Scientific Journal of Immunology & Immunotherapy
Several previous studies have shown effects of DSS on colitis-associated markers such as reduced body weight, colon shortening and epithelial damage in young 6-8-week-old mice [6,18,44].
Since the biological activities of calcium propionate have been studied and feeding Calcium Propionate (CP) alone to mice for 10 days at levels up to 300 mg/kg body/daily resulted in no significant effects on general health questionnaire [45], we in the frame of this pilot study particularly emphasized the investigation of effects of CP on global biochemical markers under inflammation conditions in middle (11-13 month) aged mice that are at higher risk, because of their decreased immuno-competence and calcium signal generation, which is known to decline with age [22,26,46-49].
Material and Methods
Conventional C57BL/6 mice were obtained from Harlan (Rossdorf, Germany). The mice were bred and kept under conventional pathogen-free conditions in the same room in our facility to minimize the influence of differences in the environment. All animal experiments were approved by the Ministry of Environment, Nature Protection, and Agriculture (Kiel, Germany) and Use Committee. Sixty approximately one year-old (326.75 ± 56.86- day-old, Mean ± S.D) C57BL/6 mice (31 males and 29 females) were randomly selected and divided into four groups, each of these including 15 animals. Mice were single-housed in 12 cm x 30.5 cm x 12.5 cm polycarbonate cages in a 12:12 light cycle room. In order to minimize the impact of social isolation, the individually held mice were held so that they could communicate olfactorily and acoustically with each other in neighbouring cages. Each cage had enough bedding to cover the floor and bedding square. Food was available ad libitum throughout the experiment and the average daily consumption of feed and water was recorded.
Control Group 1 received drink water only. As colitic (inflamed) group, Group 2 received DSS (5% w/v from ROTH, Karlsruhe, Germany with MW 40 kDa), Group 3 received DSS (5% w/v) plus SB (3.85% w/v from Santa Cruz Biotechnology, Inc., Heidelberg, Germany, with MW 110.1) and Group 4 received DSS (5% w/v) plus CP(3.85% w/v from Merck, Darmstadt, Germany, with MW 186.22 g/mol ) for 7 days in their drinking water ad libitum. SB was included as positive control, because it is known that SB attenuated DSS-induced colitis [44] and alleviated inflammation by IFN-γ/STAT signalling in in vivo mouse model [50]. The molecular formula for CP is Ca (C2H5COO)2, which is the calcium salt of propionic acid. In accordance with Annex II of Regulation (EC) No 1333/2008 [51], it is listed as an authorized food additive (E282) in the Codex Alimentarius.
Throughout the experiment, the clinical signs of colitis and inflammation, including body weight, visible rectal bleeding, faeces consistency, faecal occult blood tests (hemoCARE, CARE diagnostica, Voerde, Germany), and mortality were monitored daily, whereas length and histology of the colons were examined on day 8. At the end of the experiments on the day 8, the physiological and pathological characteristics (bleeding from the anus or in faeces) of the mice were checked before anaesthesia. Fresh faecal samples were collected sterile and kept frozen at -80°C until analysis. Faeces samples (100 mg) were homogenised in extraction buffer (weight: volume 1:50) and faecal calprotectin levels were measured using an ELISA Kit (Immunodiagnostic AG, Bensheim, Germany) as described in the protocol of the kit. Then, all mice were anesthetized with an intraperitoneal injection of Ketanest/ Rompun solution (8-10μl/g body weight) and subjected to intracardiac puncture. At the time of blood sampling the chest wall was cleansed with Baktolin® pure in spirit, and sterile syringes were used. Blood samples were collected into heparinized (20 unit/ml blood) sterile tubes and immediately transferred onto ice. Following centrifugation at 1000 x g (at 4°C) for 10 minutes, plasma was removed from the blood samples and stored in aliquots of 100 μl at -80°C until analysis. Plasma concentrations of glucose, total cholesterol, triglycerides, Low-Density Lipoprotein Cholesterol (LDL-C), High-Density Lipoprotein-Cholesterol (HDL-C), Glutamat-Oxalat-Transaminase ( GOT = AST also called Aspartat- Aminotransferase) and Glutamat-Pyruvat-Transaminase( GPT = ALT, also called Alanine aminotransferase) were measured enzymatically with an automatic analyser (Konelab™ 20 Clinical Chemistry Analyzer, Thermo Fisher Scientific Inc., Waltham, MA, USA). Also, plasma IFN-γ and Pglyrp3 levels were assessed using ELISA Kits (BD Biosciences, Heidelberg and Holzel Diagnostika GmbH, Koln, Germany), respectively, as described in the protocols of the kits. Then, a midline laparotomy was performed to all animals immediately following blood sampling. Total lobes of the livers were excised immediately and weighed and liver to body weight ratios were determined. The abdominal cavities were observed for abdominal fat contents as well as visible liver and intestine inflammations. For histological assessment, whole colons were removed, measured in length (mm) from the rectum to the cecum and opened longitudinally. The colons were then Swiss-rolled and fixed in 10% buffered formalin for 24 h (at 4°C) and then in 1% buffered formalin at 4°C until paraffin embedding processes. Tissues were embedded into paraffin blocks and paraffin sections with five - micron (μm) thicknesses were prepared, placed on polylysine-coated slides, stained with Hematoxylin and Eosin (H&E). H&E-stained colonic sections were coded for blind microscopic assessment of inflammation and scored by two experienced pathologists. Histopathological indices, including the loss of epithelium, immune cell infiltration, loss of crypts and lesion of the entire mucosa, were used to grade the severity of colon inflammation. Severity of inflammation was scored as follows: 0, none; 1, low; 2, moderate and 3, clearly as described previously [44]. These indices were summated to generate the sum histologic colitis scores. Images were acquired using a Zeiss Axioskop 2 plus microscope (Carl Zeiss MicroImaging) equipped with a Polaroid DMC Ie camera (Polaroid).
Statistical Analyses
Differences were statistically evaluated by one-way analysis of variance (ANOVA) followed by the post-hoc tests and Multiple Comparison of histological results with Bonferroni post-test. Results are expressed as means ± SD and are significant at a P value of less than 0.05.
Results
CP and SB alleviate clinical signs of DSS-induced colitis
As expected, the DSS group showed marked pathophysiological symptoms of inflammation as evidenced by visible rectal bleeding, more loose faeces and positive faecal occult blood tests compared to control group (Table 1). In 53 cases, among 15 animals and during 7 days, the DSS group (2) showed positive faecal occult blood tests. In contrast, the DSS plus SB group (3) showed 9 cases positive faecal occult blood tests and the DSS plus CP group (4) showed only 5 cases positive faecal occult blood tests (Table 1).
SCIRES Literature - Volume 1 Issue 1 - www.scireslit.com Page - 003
==
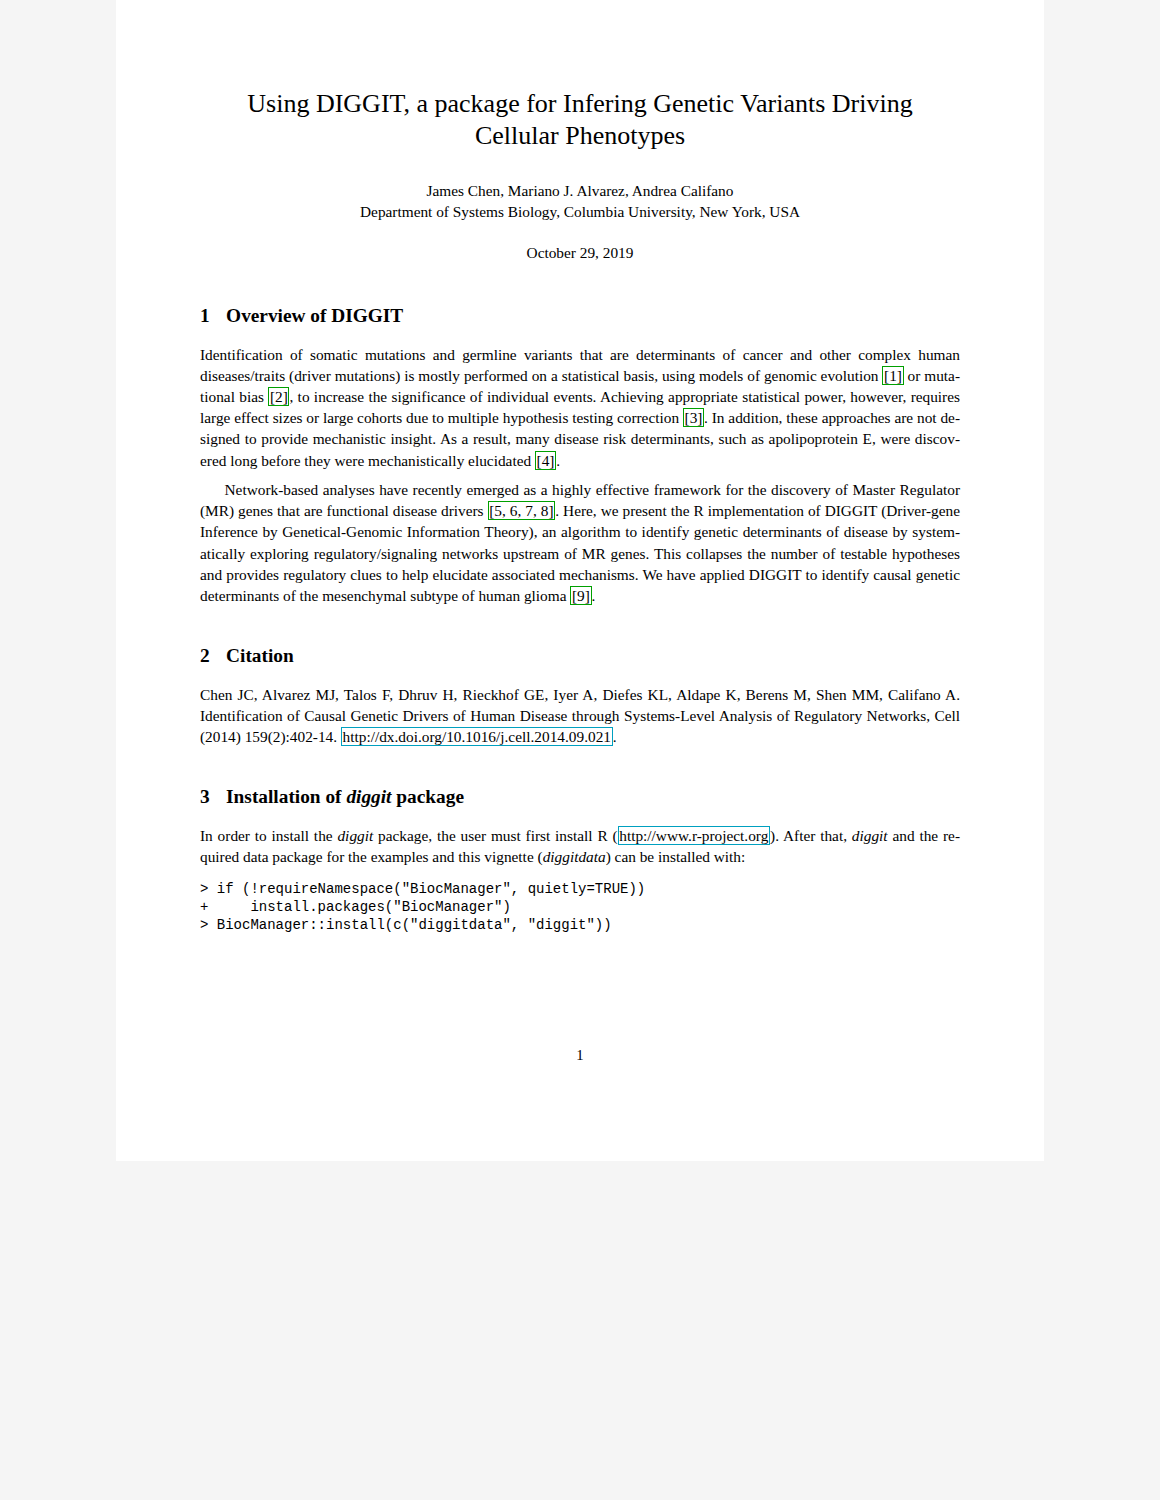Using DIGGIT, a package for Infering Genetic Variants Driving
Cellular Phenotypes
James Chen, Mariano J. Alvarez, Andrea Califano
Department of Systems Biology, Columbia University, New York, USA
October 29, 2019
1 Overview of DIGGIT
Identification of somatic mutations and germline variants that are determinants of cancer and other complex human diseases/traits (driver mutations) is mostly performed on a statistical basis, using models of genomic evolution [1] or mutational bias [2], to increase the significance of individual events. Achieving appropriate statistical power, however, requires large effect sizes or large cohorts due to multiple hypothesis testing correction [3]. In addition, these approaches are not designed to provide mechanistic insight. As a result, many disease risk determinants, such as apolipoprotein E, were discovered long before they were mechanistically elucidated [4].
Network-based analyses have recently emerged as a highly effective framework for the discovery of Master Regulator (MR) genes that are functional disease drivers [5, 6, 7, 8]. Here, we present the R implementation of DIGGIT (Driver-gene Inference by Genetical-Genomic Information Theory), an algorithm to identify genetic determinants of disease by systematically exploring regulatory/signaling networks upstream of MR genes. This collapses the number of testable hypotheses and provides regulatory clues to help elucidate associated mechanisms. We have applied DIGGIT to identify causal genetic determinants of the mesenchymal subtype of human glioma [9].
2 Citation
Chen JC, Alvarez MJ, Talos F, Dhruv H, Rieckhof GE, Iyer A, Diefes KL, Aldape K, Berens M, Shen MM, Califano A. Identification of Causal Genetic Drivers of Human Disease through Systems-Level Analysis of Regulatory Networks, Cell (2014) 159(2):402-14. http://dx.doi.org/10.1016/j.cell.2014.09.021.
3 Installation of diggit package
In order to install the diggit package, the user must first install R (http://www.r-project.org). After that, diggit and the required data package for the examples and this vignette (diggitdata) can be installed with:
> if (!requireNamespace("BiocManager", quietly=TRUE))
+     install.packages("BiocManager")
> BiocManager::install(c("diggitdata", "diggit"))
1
--
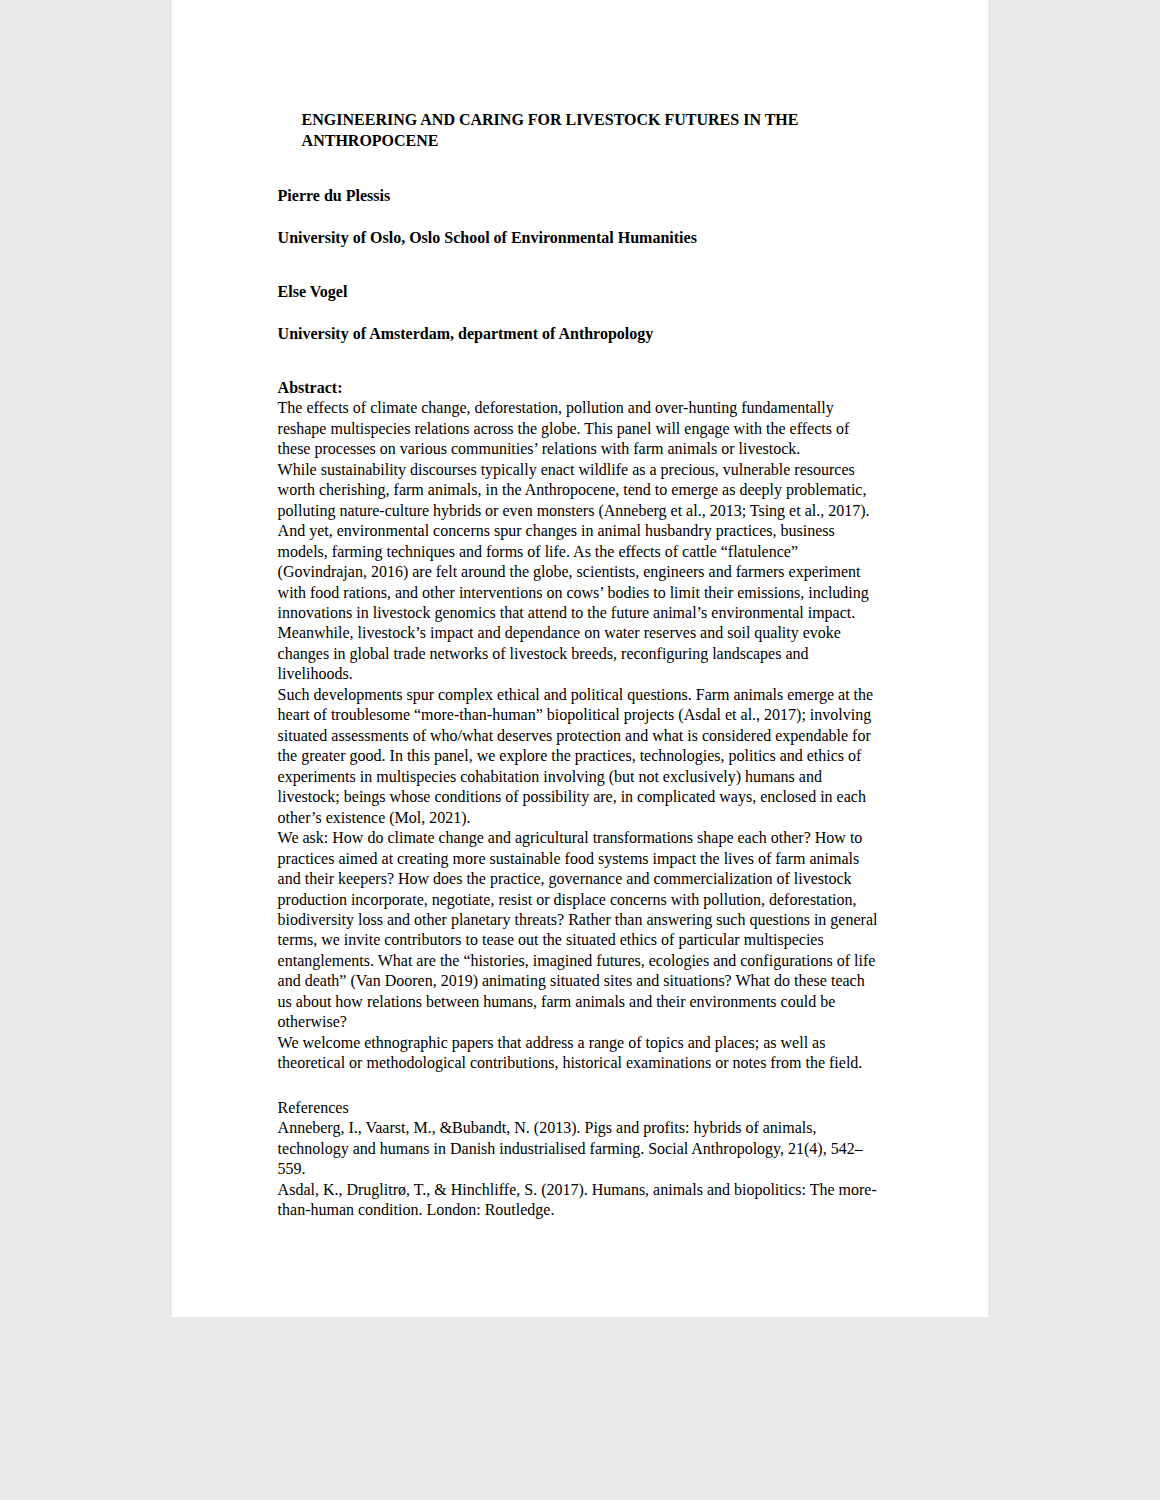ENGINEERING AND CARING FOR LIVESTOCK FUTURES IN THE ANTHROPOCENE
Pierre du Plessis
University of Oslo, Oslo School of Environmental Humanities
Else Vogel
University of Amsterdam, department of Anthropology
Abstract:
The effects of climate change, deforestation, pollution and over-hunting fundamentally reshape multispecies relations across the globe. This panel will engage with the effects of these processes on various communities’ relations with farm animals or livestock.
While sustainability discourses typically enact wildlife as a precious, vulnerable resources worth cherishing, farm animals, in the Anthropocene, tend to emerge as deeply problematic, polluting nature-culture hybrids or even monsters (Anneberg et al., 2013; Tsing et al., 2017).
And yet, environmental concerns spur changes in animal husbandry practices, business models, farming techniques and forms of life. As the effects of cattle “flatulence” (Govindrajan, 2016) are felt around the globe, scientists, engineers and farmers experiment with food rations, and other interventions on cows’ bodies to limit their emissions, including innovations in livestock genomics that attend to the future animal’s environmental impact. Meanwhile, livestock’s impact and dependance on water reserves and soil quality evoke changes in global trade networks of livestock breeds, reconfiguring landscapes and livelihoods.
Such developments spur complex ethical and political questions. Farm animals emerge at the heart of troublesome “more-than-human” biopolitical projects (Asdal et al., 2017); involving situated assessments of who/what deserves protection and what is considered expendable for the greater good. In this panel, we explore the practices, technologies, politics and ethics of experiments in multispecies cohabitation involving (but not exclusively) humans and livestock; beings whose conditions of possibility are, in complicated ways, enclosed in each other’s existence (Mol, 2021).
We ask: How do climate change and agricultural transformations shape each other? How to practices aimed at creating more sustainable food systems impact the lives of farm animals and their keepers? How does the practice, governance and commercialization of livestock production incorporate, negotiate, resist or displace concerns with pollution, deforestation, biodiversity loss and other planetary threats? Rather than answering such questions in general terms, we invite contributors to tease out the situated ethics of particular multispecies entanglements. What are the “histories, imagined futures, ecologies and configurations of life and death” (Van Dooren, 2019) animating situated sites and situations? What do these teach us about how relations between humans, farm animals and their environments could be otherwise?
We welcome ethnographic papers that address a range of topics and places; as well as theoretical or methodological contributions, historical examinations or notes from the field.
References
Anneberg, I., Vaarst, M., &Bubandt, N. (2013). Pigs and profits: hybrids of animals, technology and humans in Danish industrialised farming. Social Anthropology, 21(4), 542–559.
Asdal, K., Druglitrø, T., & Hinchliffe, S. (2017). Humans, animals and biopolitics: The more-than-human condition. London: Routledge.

● **PROBLEM DETAILS**
In the entries above, find the line holding "Cellular Phenotypes" and the line holding "Identification of somatic", then retype exactly those two lines and every line between them, and nothing else.

● **REPLY TO THE TASK**
Cellular Phenotypes
James Chen, Mariano J. Alvarez, Andrea Califano
Department of Systems Biology, Columbia University, New York, USA
October 29, 2019
1 Overview of DIGGIT
Identification of somatic mutations and germline variants that are determinants of cancer and other complex human diseases/traits (driver mutations) is mostly performed on a statistical basis, using models of genomic evolution [1] or mutational bias [2], to increase the significance of individual events. Achieving appropriate statistical power, however, requires large effect sizes or large cohorts due to multiple hypothesis testing correction [3]. In addition, these approaches are not designed to provide mechanistic insight. As a result, many disease risk determinants, such as apolipoprotein E, were discovered long before they were mechanistically elucidated [4].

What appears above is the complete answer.